#### [Text section]
----

Unexpected COP Timeout on ColdFire V1

markthedark · ‎04-20-2017

We are implement the COP feature on the MCFJE256 MCU and *appear* to be having an issue where the COP times out prematurely.

The following is our configuration which should give a timeout of 1.024 ms:
   COPW = 0 (normal mode)
   COPCLKS = 0 (uses 1 kHz LPOCLK)
   COPT = 3

To prove that the application is servicing the COP, the code that resets the COP timer (sequential write of 0x55 and 0xAA to SRS) is wrapped with a general purpose output being set and cleared. On the scope, it is very clear that the code is being executed every 250 ms.

Here is my watchdog reset macro:

 #define WDOG_KICK() DBG_YW_SetVal(), SRS = 0x55U, SRS = 0xAAU, DBG_YW_ClrVal()‍

When the timeout occurs, my debugger halts and the Debug window says "Suspended: Signal 'Halt". received. Description: User halted thread."

What is strange is that sometimes the issue occurs after the initial download, but not on subsequent restarts. Other times, the first run after the initial download is fine, but subsequent restarts fail. Each time, I scope that feeding of the COP as outlined above, and it still seems to writing the reset sequence.

Another thing that's strange is that it always seems to halt after the instruction that follows the writing of 0xAA to SRS. See the last line in the following disassembly.

----

Answer these questions from the COP timeout post.
(a) What value is COPT set to in the configuration?
(b) According to the scope, how often is the code that services the COP executed?
(c) Which two values are written to SRS, in sequence, to reset the COP timer?
Rely only on the COP timeout post for your answers.

#### [Information provided]
----

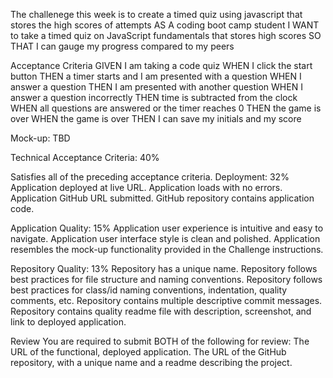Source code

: The challenege this week is to create a timed quiz using javascript that stores the high scores of attempts
AS A coding boot camp student
I WANT to take a timed quiz on JavaScript fundamentals that stores high scores
SO THAT I can gauge my progress compared to my peers

Acceptance Criteria
GIVEN I am taking a code quiz
WHEN I click the start button
    THEN a timer starts and I am presented with a question
WHEN I answer a question
    THEN I am presented with another question
WHEN I answer a question incorrectly
    THEN time is subtracted from the clock
WHEN all questions are answered or the timer reaches 0
    THEN the game is over
WHEN the game is over
    THEN I can save my initials and my score

Mock-up: TBD

Technical Acceptance Criteria: 40%

Satisfies all of the preceding acceptance criteria.
Deployment: 32%
Application deployed at live URL.
Application loads with no errors.
Application GitHub URL submitted.
GitHub repository contains application code.

Application Quality: 15%
Application user experience is intuitive and easy to navigate.
Application user interface style is clean and polished.
Application resembles the mock-up functionality provided in the Challenge instructions.

Repository Quality: 13%
Repository has a unique name.
Repository follows best practices for file structure and naming conventions.
Repository follows best practices for class/id naming conventions, indentation, quality comments, etc.
Repository contains multiple descriptive commit messages.
Repository contains quality readme file with description, screenshot, and link to deployed application.

Review
You are required to submit BOTH of the following for review:
The URL of the functional, deployed application.
The URL of the GitHub repository, with a unique name and a readme describing the project.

----

#### [Your response]
(a) 3
(b) Every 250 ms
(c) 0x55, then 0xAA